A site with a secured, scalable power interconnection is exponentially more valuable than one without—regardless of the quality of the building. Conversely, a state-of-the-art facility without adequate power is effectively a stranded asset.

Investors should be underwriting:

  • Confirmed megawatt capacity (not theoretical availability)
  • Delivery timelines from utilities
  • Long-term scalability and grid reliability

Without this, projected returns are built on assumptions, not infrastructure.

Fiber: The Multiplier

If power enables compute, fiber monetizes it.

High-capacity, low-latency connectivity is essential for AI workloads, particularly as training and inference become increasingly distributed. Fiber determines how effectively a data center can integrate into broader ecosystems cloud regions, enterprise networks, and global backbones.

Key considerations include:

  • Proximity to diverse fiber routes
  • Access to both dark and lit capacity
  • Scalability to support future bandwidth demands

A facility with robust fiber connectivity can fully leverage its compute capabilities. Without it, even abundant power cannot translate into meaningful output.

Infrastructure Over Improvements

Traditional real estate valuation emphasizes “improvements” the physical enhancements made to land. In AI data centers, the hierarchy is inverted.

The most valuable components are:

  1. Power interconnection rights and capacity
  2. Fiber routes and network access
  3. Land positioned to support both
  4. The building itself

This is a fundamental shift. The infrastructure is not supporting the building the building is supporting the infrastructure.

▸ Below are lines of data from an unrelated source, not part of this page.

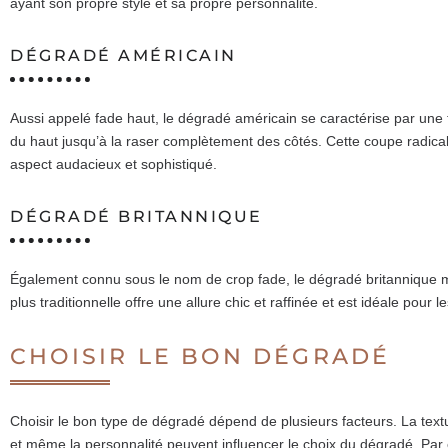
ayant son propre style et sa propre personnalité.
DÉGRADÉ AMÉRICAIN
Aussi appelé fade haut, le dégradé américain se caractérise par une 
du haut jusqu’à la raser complètement des côtés. Cette coupe radical
aspect audacieux et sophistiqué.
DÉGRADÉ BRITANNIQUE
Également connu sous le nom de crop fade, le dégradé britannique ma
plus traditionnelle offre une allure chic et raffinée et est idéale pour
CHOISIR LE BON DÉGRADÉ
Choisir le bon type de dégradé dépend de plusieurs facteurs. La textur
et même la personnalité peuvent influencer le choix du dégradé. Pa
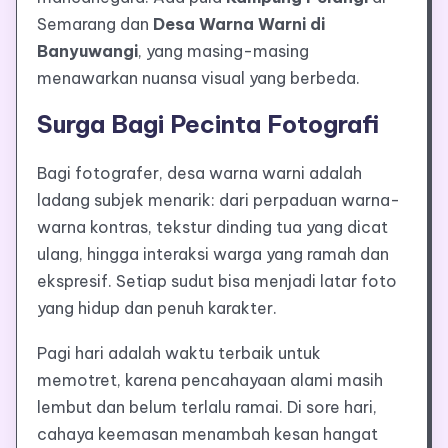
Semarang dan
Desa Warna Warni di
Banyuwangi
, yang masing-masing
menawarkan nuansa visual yang berbeda.
Surga Bagi Pecinta Fotografi
Bagi fotografer, desa warna warni adalah
ladang subjek menarik: dari perpaduan warna-
warna kontras, tekstur dinding tua yang dicat
ulang, hingga interaksi warga yang ramah dan
ekspresif. Setiap sudut bisa menjadi latar foto
yang hidup dan penuh karakter.
Pagi hari adalah waktu terbaik untuk
memotret, karena pencahayaan alami masih
lembut dan belum terlalu ramai. Di sore hari,
cahaya keemasan menambah kesan hangat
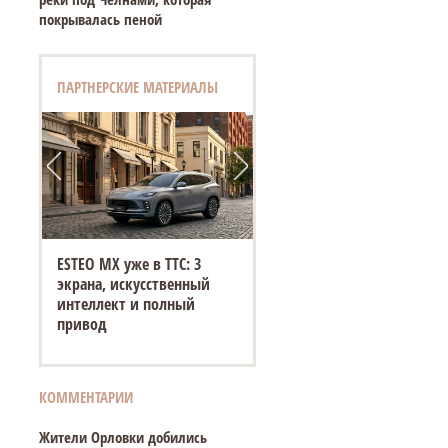
покрывалась пеной
ПАРТНЕРСКИЕ МАТЕРИАЛЫ
ESTEO MX уже в ТТС: 3
экрана, искусственный
интеллект и полный
привод
КОММЕНТАРИИ
Жители Орловки добились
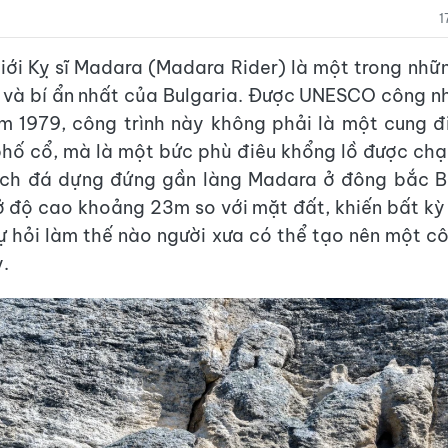
1
giới Kỵ sĩ Madara (Madara Rider) là một trong nhữ
và bí ẩn nhất của Bulgaria. Được UNESCO công nh
m 1979, công trình này không phải là một cung đ
hố cổ, mà là một bức phù điêu khổng lồ được ch
vách đá dựng đứng gần làng Madara ở đông bắc Bu
độ cao khoảng 23m so với mặt đất, khiến bất kỳ 
ự hỏi làm thế nào người xưa có thể tạo nên một cô
.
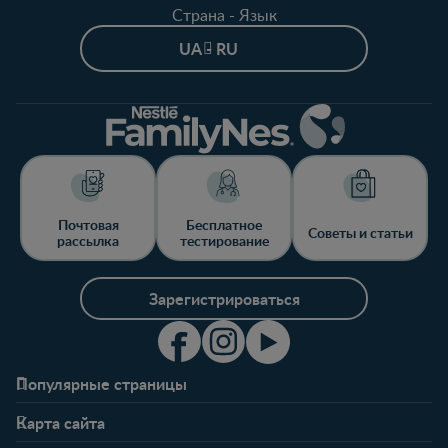
Страна - Язык
UA - RU
Почтовая
Бесплатное
Советы и статьи
рассылка
тестирование
Зарегистрироваться
Популярные страницы
Свяжитесь с нами
О клубе
Карта сайта
Часто задаваемые
Преимущества клуба
Беременность
0-6 месяцев
вопросы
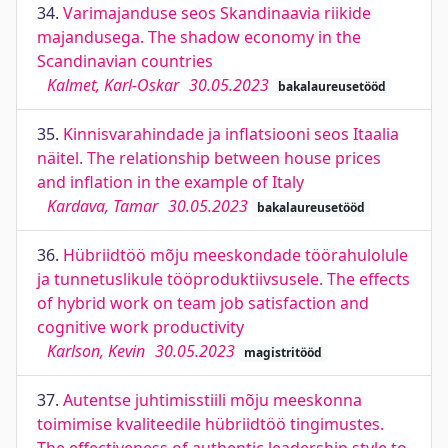
34.
Varimajanduse seos Skandinaavia riikide
majandusega. The shadow economy in the
Scandinavian countries
Kalmet, Karl-Oskar
30.05.2023
bakalaureusetööd
35.
Kinnisvarahindade ja inflatsiooni seos Itaalia
näitel. The relationship between house prices
and inflation in the example of Italy
Kardava, Tamar
30.05.2023
bakalaureusetööd
36.
Hübriidtöö mõju meeskondade töörahulolule
ja tunnetuslikule tööproduktiivsusele. The effects
of hybrid work on team job satisfaction and
cognitive work productivity
Karlson, Kevin
30.05.2023
magistritööd
37.
Autentse juhtimisstiili mõju meeskonna
toimimise kvaliteedile hübriidtöö tingimustes.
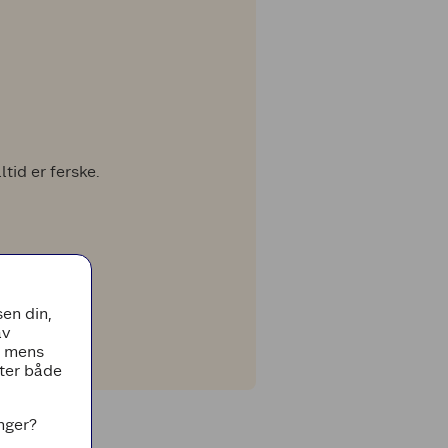
ltid er ferske.
en din,
av
, mens
tter både
inger?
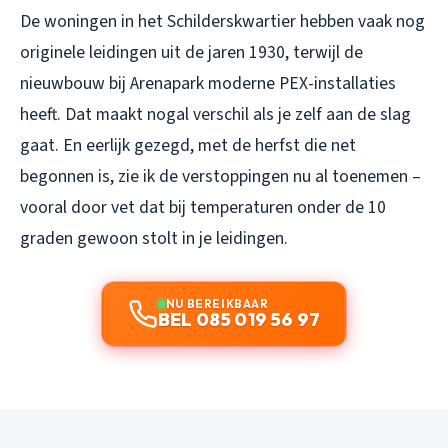
De woningen in het Schilderskwartier hebben vaak nog
originele leidingen uit de jaren 1930, terwijl de
nieuwbouw bij Arenapark moderne PEX-installaties
heeft. Dat maakt nogal verschil als je zelf aan de slag
gaat. En eerlijk gezegd, met de herfst die net
begonnen is, zie ik de verstoppingen nu al toenemen –
vooral door vet dat bij temperaturen onder de 10
graden gewoon stolt in je leidingen.
NU BEREIKBAAR
BEL 085 019 56 97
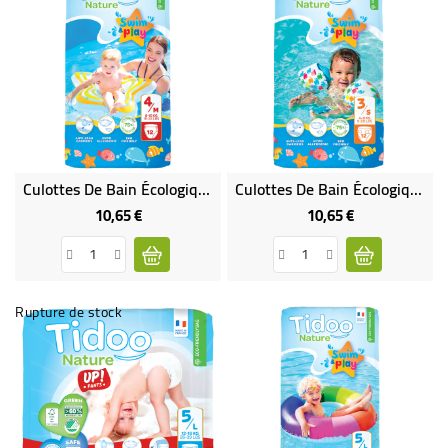
Culottes De Bain Écologiques T4/M (8-15 Kg)
Culottes De Bain Écologiques T3/S (4-9 Kg)
10,65 €
10,65 €
Prix
Prix
Rupture de stock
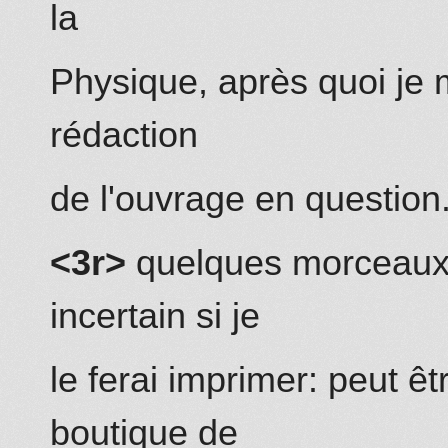
la
Physique, après quoi je
rédaction
de l'ouvrage en question
<3r>
quelques morceaux je
incertain si je
le ferai imprimer: peut êt
boutique de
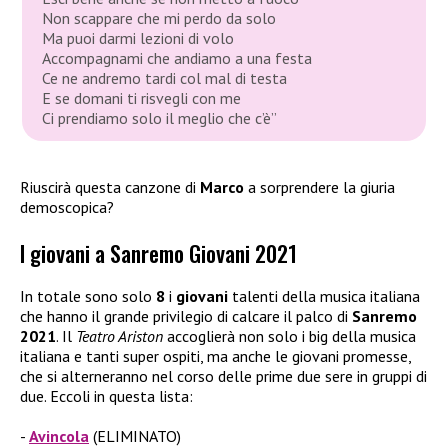
Non scappare che mi perdo da solo
Ma puoi darmi lezioni di volo
Accompagnami che andiamo a una festa
Ce ne andremo tardi col mal di testa
E se domani ti risvegli con me
Ci prendiamo solo il meglio che c’è”
Riuscirà questa canzone di
Marco
a sorprendere la giuria
demoscopica?
I giovani a Sanremo Giovani 2021
In totale sono solo
8
i
giovani
talenti della musica italiana
che hanno il grande privilegio di calcare il palco di
Sanremo
2021
. Il
Teatro Ariston
accoglierà non solo i big della musica
italiana e tanti super ospiti, ma anche le giovani promesse,
che si alterneranno nel corso delle prime due sere in gruppi di
due. Eccoli in questa lista:
Avincola
(ELIMINATO)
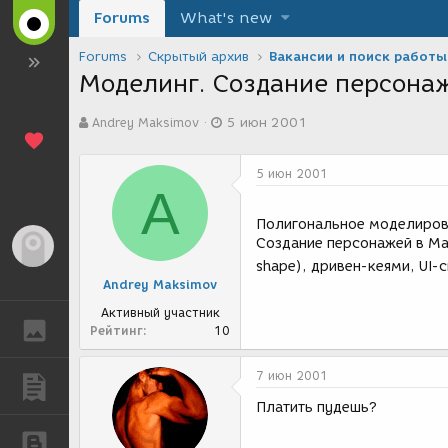
Forums
What's new
Forums
Скрытый архив
Вакансии и поиск работы
Моделинг. Создание персона
А
Д
Andrey Maksimov
5 июн 2001
в
а
т
т
о
а
5 июн 2001
р
с
A
т
о
е
з
Полигональное моделирова
м
д
Создание персонажей в Ma
Гость
ы
а
shape), дривен-кеями, UI-
н
Andrey Maksimov
и
я
Активный участник
ГАЛЕРЕЯ
Рейтинг
10
7 июн 2001
ПУБЛИКАЦИИ
Платить пудешь?
БЛОГИ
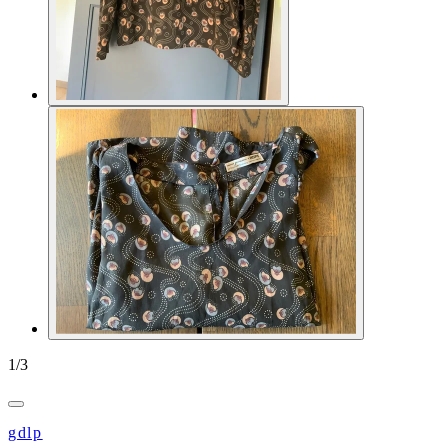
1
/
3
gdlp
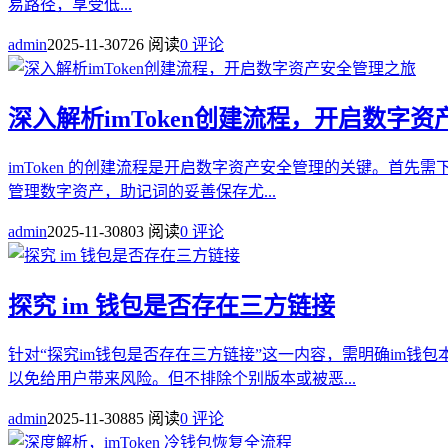
易路径，享受低...
admin
2025-11-30
726 阅读
0 评论
深入解析imToken创建流程，开启数字
imToken 的创建流程是开启数字资产安全管理的关键。首先
管理数字资产，助记词的妥善保存尤...
admin
2025-11-30
803 阅读
0 评论
探究 im 钱包是否存在三方链接
针对“探究im钱包是否存在三方链接”这一内容，需明确im
以免给用户带来风险。但不排除个别版本或被恶...
admin
2025-11-30
885 阅读
0 评论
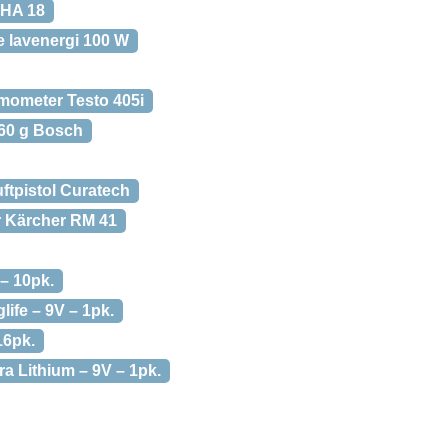
-HA 18
 lavenergi 100 W
ometer Testo 405i
 60 g Bosch
ftpistol Curatech
r Kärcher RM 41
 – 10pk.
life – 9V – 1pk.
16pk.
tra Lithium – 9V – 1pk.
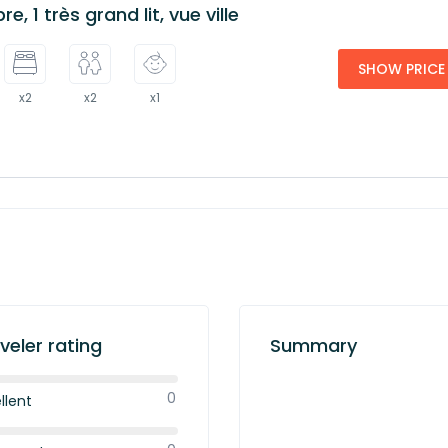
, 1 très grand lit, vue ville
SHOW PRICE
x2
x2
x1
veler rating
Summary
0
llent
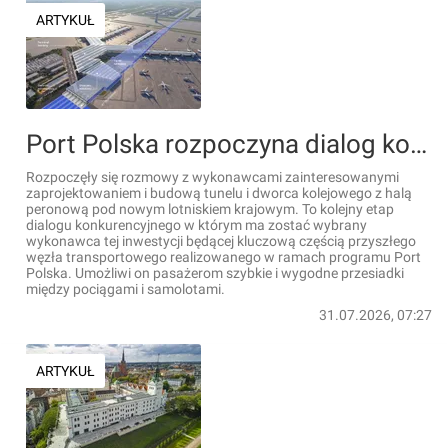
ARTYKUŁ
Port Polska rozpoczyna dialog konkurencyjny w sprawie budowy tunelu i dworca kolejowego pod lotniskiem [FILM]
Rozpoczęły się rozmowy z wykonawcami zainteresowanymi
zaprojektowaniem i budową tunelu i dworca kolejowego z halą
peronową pod nowym lotniskiem krajowym. To kolejny etap
dialogu konkurencyjnego w którym ma zostać wybrany
wykonawca tej inwestycji będącej kluczową częścią przyszłego
węzła transportowego realizowanego w ramach programu Port
Polska. Umożliwi on pasażerom szybkie i wygodne przesiadki
między pociągami i samolotami.
31.07.2026, 07:27
ARTYKUŁ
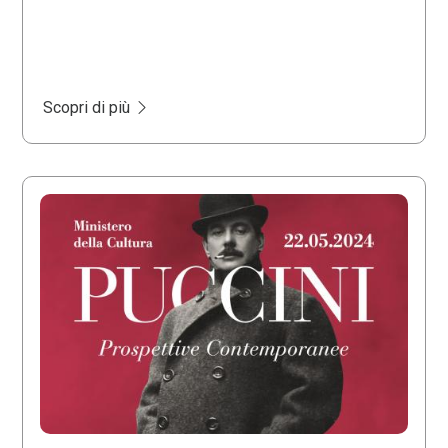
Scopri di più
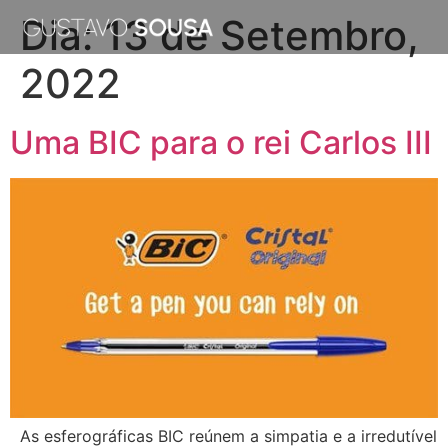
Dia:
13 de Setembro,
2022
Uma BIC para o rei Carlos III
As esferográficas BIC reúnem a simpatia e a irredutível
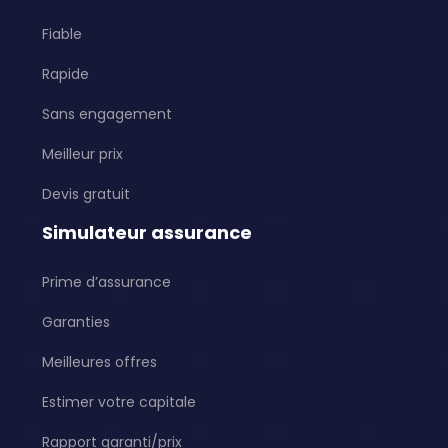
Fiable
Rapide
Sans engagement
Meilleur prix
Devis gratuit
Simulateur assurance
Prime d’assurance
Garanties
Meilleures offres
Estimer votre capitale
Rapport garanti/prix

The Risk of Misaligned Underwriting

When investors apply legacy real estate frameworks to AI data centers, several risks emerge:

  • Overvaluing the structure: Assuming the building retains long-term flexibility and resale value
  • Undervaluing infrastructure timelines: Ignoring the complexity of securing power and fiber
  • Misjudging exit strategies: Expecting traditional buyer pools for highly specialized assets
  • Underestimating obsolescence risk: As compute density evolves, facilities without scalable infrastructure fall behind

These gaps can lead to mispriced acquisitions, delayed projects, and compressed returns.

A Required Mindset Shift

To accurately evaluate AI data center opportunities, investors must shift from a real estate mindset to an infrastructure mindset.

This means:

  • Viewing power and fiber as core assets, not utilities
  • Prioritizing capacity, connectivity, and scalability over square footage
  • Aligning investment horizons with infrastructure deployment timelines
  • Understanding that compute output not occupancy is the revenue driver

In practical terms, the question is no longer “What is this building worth?” but rather “What can this site produce?”

Conclusion: The Asset Is the Output

AI data centers represent a convergence of real estate, energy, and network infrastructure but they should not be mistaken for traditional property investments.

The building may house the operation, but it does not define the value.

Power interconnection and fiber connectivity are the true assets. They determine whether compute can be delivered, scaled, and monetized. Everything else is secondary.

Investors who recognize this shift and underwrite accordingly will be positioned to capture the real value of AI infrastructure. Those who don’t may find themselves holding buildings that look impressive on paper, but fail to deliver in practice.